The performance "per ant" improves as you add more of them, up to a point (roughly 10x faster than sol3):

antCount  = 1000
stepCount = 1000
ap = np.random.choice(len(nodes),antCount)

t = timeit(lambda:moveAnts(antCount,stepCount,ap),number=count)

print(t,t/antCount) #3.9749405650000007, 0.0039749405650000005 per ant

antCount  = 10000
stepCount = 1000
ap = np.random.choice(len(nodes),antCount)

t = timeit(lambda:moveAnts(antCount,stepCount,ap),number=count)

print(t,t/antCount) #32.688697579, 0.0032688697579 per ant

Solution 2:[2]

@Alain T. already answers the specific question about graphs.

My answer will address the generic question: "What's the fastest way of finding a random index in a Python list, a large number of times?", meaning generating random subsample of N elements from a given list or NumPy array.

We will evaluate the following methods:

## Returns Python list
random_subset = random.sample(data, N)  

## Returns numpy.ndarray
random_selection = np.random.choice(data, N)  

## Obtain a single random idx using random.randrange, N times, used to index data
random_selection = [data[idx] for idx in (random.randrange(0, len(data)) for _ in range(N))]  

## Obtain a single random idx using using np.random.randint, N times, used to index data
random_selection = [data[idx] for idx in (np.random.randint(0, len(data)) for _ in range(N))]

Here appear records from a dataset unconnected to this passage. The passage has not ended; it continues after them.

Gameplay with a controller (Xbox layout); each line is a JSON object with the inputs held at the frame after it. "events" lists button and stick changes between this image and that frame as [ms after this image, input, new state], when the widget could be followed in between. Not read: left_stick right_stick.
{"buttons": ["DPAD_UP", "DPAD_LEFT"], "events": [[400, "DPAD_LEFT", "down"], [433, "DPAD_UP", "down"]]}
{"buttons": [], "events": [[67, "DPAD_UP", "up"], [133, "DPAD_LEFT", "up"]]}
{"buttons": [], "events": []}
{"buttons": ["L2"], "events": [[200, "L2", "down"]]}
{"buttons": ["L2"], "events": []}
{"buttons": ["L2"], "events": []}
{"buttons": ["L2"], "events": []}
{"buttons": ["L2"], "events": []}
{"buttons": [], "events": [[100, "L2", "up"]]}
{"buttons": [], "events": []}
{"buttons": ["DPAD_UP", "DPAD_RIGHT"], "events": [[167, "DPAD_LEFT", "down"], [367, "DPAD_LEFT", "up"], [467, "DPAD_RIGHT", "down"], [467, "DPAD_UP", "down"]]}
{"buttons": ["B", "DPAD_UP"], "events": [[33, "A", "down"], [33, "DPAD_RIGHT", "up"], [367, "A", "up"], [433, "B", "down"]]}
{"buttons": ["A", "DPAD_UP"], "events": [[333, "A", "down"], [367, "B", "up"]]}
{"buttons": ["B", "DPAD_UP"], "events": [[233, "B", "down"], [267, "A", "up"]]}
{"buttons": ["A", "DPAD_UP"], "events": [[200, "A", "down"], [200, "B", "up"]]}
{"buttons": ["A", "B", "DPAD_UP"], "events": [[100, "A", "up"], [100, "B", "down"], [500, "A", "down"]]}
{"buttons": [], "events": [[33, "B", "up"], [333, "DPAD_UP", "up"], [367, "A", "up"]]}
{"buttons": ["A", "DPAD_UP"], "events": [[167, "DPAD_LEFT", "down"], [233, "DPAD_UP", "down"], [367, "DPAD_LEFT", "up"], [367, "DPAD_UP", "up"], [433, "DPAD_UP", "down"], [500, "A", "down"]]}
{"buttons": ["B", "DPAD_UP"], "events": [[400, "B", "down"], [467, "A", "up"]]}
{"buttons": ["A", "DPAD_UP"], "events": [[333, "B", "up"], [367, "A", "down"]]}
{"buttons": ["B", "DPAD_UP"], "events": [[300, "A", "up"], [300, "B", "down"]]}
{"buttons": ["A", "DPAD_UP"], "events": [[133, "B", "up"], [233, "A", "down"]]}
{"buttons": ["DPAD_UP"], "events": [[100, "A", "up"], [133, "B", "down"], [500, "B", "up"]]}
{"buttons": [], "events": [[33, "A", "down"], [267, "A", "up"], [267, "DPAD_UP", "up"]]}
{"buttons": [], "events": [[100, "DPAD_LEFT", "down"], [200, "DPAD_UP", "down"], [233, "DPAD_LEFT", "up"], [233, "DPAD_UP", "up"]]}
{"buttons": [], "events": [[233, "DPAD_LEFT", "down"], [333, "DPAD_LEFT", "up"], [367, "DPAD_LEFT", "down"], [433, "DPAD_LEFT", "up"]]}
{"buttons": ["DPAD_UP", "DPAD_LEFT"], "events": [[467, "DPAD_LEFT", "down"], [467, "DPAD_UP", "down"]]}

## Create an NumPy array of `N` random indexes using np.random.randint, used to index data
random_selection = [data[idx] for idx in np.random.randint(0, len(data), N)]

Assume we have 1MM data values (the exact values do not matter).

data_nparray = np.random.random(int(1e6))  
data_list = list(data_nparray)  

As it turns out, when evaluating the fastest way to generate a series of random elements, the answer changes if data stored as a list or a NumPy array.

Random selection from a Python list or tuple

Random selection from a Python list or tuple

  • The plot above shows the increase time (microseconds) when randomly selecting elements from a Python list.
    • For <50 elements, random.sample is the fastest (i.e. random.sample(data, N))
    • For >= 50 elements, it is fastest to create an array of N random indexes using np.random.randint (i.e. [data[idx] for idx in np.random.randint(0, len(data), N)])
    • np.random.choice is extremely slow here, as it converts the data into a NumPy array each time. However, for >100,000 selections, it becomes the fastest option.
    • You can probably get away with using random.sample throughout.
    • The same results were found to hold for Python tuples as well.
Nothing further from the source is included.